The details of the subsequent events are not well-recorded, but according to reports in The Times, one Private John Moyse, of the 3rd (East Kent) Regiment (commonly known as "the Buffs") refused to kowtow to his captors. Apparently he had "declared he would not prostrate himself before any Chinaman alive," and as a result, he was summarily executed. The poem refers to Moyse as a young Kentish farmboy; however it is unknown for certain. However, the poem was written on the strength of newspaper reports, and it is likely that Doyle was unaware of the discrepancies.

==The historical sources==
Despite the report in The Times, there is speculation concerning whether the incident took place as was popularly supposed.

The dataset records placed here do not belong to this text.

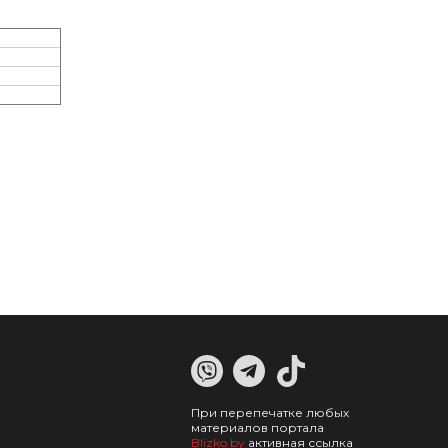
При перепечатке любых
материалов портала
Blizko.by
активная ссылка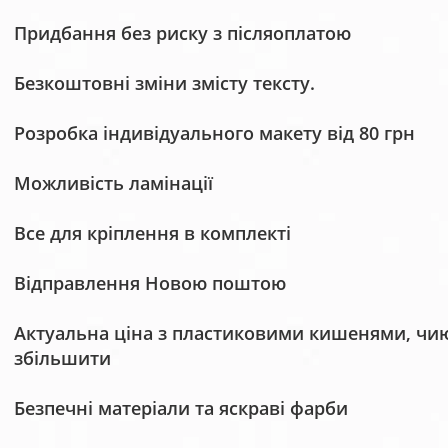
Придбання без риску з післяоплатою
Безкоштовні зміни змісту тексту.
Розробка індивідуального макету від 80 грн
Можливість ламінації
Все для кріплення в комплекті
Відправлення Новою поштою
Актуальна ціна з пластиковими кишенями, чию 
збільшити
Безпечні матеріали та яскраві фарби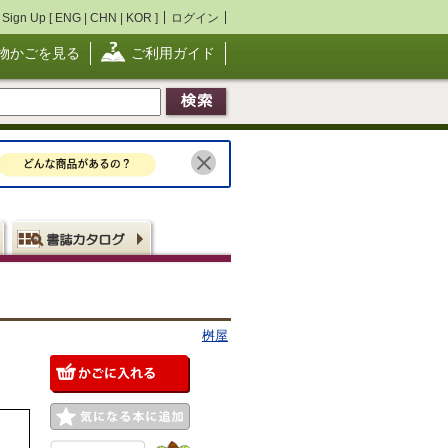
Sign Up [
ENG
|
CHN
|
KOR
]
ログイン
物かごを見る
ご利用ガイド
桝屋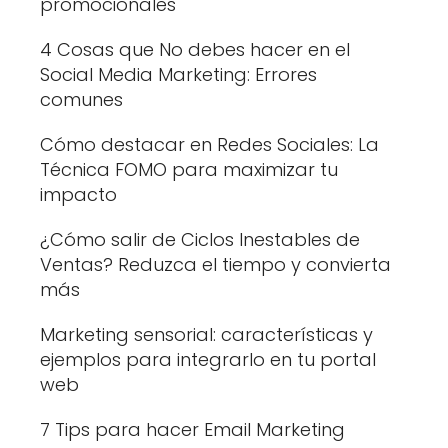
promocionales
4 Cosas que No debes hacer en el
Social Media Marketing: Errores
comunes
Cómo destacar en Redes Sociales: La
Técnica FOMO para maximizar tu
impacto
¿Cómo salir de Ciclos Inestables de
Ventas? Reduzca el tiempo y convierta
más
Marketing sensorial: características y
ejemplos para integrarlo en tu portal
web
7 Tips para hacer Email Marketing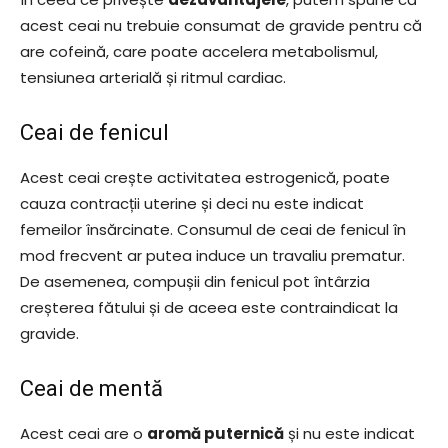
acest ceai nu trebuie consumat de gravide pentru că
are cofeină, care poate accelera metabolismul,
tensiunea arterială și ritmul cardiac.
Ceai de fenicul
Acest ceai crește activitatea estrogenică, poate
cauza contracții uterine și deci nu este indicat
femeilor însărcinate. Consumul de ceai de fenicul în
mod frecvent ar putea induce un travaliu prematur.
De asemenea, compușii din fenicul pot întârzia
creșterea fătului și de aceea este contraindicat la
gravide.
Ceai de mentă
Acest ceai are o
aromă puternică
și nu este indicat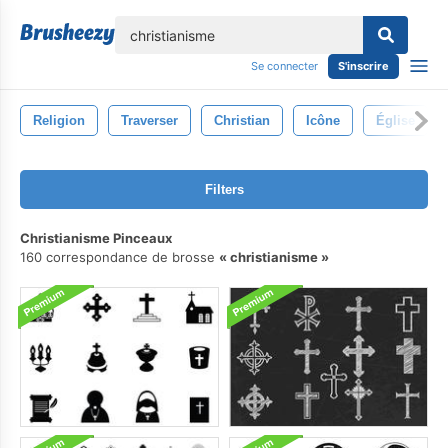
lose
Se connecter
S'inscrire
Religion
Traverser
Christian
Icône
Église
Filters
Christianisme Pinceaux
160 correspondance de brosse
christianisme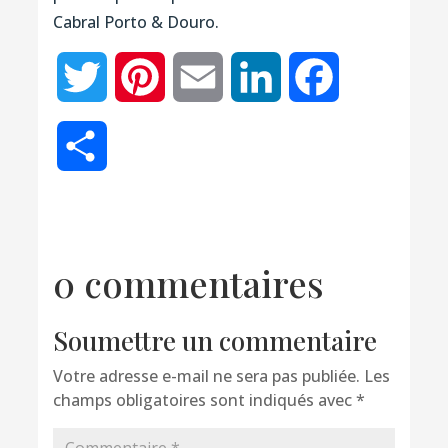
Cabral Porto & Douro.
Twitter
Pinterest
Email
LinkedIn
Facebook
Partager
0 commentaires
Soumettre un commentaire
Votre adresse e-mail ne sera pas publiée.
Les
champs obligatoires sont indiqués avec
*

Garnet Wolseley, who was present at the taking of the Taku forts, insisted that "The man belonging to the Buffs was either killed, or 'died of drink,' as the Chinese say." The source of the information—a soldier in the 44th (East Essex) Regiment of Foot was, according to Wolseley, not reliable. "His mind, indeed, seemed to be unbalanced, as in addition to the untruths he told, he talked utter nonsense about what he pretended he had overheard his captors say."

D.F. Rennie, a doctor with the British troops, also denied that the incident took place. The Manchester Times reprinted Rennie's account on December 2, 1865, with the conclusion
Thus, it would seem that this unfortunate man, who, through the romancing propensities of his comrade of the 44th, and the ready ear for 'sensationalism of the Times correspondent, was believed by the deluded British public to have been decapitated because he would not kow-tow to Sang-ko-lin-sin, died without ever seeing that personage at all."